“Old MacDonald had a farm, ee i ee i oh. And on that farm he had a…pile of dead bodies…?” This will soon be the tune of farmer John O’Laughlin at Grace Lair Farm in Tyrone, Pennsylvania.
Mr. O’Laughlin donated a sizable piece of his 222-acre farm to the California University of Pennsylvania to be used by students and researchers as an outdoor laboratory. This anthropological research center or “body farm” will be a place where human cadavers are analyzed in order to better understand the process of human body decomposition for the sake of forensic analysis. Sadly, it will not be open to the public.
This body farm will be the fifth in the country and the first in the Northeast.
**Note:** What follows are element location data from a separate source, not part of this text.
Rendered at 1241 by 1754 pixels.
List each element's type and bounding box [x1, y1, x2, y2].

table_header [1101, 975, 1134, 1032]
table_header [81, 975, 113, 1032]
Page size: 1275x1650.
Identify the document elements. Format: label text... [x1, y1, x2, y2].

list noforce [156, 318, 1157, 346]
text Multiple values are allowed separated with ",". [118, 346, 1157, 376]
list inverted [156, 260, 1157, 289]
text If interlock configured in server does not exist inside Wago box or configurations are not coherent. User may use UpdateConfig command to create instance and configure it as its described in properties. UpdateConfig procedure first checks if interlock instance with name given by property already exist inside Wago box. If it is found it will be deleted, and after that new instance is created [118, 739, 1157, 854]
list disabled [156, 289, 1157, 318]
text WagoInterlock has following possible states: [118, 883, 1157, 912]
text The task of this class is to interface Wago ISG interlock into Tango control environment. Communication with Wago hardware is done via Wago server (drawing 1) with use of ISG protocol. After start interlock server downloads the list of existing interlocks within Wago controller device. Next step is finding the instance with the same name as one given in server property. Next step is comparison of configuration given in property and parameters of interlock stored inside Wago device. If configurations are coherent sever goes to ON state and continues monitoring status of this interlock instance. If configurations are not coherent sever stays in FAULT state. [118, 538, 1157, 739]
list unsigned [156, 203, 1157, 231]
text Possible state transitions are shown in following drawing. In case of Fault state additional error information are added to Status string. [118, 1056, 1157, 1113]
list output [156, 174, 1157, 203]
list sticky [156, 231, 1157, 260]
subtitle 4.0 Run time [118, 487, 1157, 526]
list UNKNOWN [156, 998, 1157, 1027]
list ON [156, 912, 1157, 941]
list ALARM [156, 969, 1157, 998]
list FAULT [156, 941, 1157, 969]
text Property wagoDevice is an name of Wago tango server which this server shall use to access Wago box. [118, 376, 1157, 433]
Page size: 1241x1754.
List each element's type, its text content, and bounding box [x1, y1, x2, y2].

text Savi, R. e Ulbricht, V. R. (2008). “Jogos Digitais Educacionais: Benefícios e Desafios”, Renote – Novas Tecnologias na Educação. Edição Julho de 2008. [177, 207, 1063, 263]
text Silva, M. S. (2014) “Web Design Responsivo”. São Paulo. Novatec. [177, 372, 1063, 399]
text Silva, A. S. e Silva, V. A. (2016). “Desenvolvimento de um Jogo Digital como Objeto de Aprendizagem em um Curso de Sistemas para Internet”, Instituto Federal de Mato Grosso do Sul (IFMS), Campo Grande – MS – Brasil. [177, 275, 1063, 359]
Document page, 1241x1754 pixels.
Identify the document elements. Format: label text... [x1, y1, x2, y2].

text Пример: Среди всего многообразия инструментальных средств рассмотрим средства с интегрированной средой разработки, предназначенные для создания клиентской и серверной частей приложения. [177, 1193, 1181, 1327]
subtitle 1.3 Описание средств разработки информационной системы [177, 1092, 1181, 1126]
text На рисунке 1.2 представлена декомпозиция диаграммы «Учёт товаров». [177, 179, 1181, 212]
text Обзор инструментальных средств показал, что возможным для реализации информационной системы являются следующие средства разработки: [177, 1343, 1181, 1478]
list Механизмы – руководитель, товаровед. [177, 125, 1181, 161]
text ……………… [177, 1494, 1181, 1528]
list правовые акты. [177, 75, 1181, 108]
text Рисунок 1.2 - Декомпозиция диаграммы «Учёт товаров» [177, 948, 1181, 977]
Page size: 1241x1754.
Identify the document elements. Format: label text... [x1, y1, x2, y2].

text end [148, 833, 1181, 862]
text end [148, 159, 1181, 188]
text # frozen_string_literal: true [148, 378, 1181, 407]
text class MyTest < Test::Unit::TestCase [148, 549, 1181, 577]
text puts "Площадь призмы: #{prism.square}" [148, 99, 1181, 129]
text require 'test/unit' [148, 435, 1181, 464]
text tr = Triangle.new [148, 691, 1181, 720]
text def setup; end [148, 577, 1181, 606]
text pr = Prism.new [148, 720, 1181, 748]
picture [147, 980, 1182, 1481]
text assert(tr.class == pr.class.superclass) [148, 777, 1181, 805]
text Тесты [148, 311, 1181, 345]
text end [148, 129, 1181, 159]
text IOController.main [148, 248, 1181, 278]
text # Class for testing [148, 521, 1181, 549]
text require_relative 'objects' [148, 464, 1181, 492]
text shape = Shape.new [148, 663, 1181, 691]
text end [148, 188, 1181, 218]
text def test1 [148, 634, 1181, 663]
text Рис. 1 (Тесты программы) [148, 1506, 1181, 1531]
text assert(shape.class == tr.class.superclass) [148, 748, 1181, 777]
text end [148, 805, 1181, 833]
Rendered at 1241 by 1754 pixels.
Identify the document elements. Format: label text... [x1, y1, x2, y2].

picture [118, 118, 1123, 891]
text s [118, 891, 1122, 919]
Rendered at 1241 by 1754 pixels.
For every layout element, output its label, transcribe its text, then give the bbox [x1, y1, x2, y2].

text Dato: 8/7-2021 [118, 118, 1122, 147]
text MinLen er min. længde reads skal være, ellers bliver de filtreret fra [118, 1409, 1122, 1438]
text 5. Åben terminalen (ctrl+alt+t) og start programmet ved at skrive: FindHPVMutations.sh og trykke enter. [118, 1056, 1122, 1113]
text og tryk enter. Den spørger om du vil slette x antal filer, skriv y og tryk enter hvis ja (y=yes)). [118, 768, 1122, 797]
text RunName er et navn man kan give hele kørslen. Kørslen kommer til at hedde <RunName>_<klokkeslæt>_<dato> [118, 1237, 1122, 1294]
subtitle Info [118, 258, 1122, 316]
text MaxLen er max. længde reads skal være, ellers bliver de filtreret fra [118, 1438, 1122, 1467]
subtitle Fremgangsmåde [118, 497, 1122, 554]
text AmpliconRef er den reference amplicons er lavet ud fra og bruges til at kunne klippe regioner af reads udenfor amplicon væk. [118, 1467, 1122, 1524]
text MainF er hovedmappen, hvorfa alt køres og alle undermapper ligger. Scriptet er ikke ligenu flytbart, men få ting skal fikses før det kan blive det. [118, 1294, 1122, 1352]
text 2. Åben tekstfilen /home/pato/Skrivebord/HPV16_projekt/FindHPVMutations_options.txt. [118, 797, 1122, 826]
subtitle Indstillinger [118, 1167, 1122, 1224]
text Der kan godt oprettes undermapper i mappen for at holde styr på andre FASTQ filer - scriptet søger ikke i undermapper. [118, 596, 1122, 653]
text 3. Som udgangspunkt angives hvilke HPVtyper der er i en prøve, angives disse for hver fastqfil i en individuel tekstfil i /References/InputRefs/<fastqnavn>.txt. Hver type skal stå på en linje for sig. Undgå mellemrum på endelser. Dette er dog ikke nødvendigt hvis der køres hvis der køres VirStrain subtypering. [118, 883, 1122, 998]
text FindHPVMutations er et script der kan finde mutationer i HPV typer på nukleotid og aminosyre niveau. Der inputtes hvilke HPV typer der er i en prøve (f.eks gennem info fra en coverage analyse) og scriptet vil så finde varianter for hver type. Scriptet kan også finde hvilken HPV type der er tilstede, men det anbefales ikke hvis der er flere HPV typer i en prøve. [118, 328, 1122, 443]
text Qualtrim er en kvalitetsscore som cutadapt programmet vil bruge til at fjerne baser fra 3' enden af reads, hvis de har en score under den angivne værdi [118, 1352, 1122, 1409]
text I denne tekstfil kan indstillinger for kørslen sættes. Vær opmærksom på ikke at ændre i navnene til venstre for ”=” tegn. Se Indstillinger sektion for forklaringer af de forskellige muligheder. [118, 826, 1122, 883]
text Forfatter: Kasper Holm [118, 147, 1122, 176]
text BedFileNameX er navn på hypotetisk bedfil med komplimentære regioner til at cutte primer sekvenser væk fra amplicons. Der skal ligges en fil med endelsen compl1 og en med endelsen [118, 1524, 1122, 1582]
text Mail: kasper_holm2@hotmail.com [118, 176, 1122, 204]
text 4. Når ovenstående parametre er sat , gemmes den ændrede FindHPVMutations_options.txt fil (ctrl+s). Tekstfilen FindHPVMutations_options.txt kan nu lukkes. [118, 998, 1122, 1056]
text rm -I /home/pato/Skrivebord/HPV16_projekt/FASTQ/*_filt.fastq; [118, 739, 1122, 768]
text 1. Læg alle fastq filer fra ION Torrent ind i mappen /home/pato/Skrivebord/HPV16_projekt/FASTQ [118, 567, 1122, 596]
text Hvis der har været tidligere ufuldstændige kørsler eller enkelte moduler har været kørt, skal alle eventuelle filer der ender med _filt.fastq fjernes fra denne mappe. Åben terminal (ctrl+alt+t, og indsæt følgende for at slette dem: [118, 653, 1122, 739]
The others are located in Tennessee (University of Tennessee), North Carolina (Western Carolina University), and two are in Texas (Texas State University and Sam Houston State University). The smallest, at Western Carolina, can hold up to 10 bodies at a time, while the facility at Texas State University is five acres.
These facilities play an integral role in developments of forensic anthropology. “Whether it’s looking at crime scenes, or putting the bodies there, we’re going to provide meaningful education to students in the field,” says Dr. John R. Cencich, director of California University’s Institute of Criminological and Forensic Sciences.
The fact that this will be the first facility in the Northeast is notable because it is located in a completely different geographical region from the other four farms. Bodies decompose at different rates depending on the climate, and the more elements human cadavers are exposed to, the quicker the rate of decomposition. Therefore, the hot and humid summers, the cold and snowy winters, and the regular precipitation throughout the year in Pennsylvania offers new discoveries in the field of forensic anthropology.
Plans are still being made and details are still being sorted, but Old MacDonald will soon have a new sort of farm that will keep scientists, students, and investigators well occupied.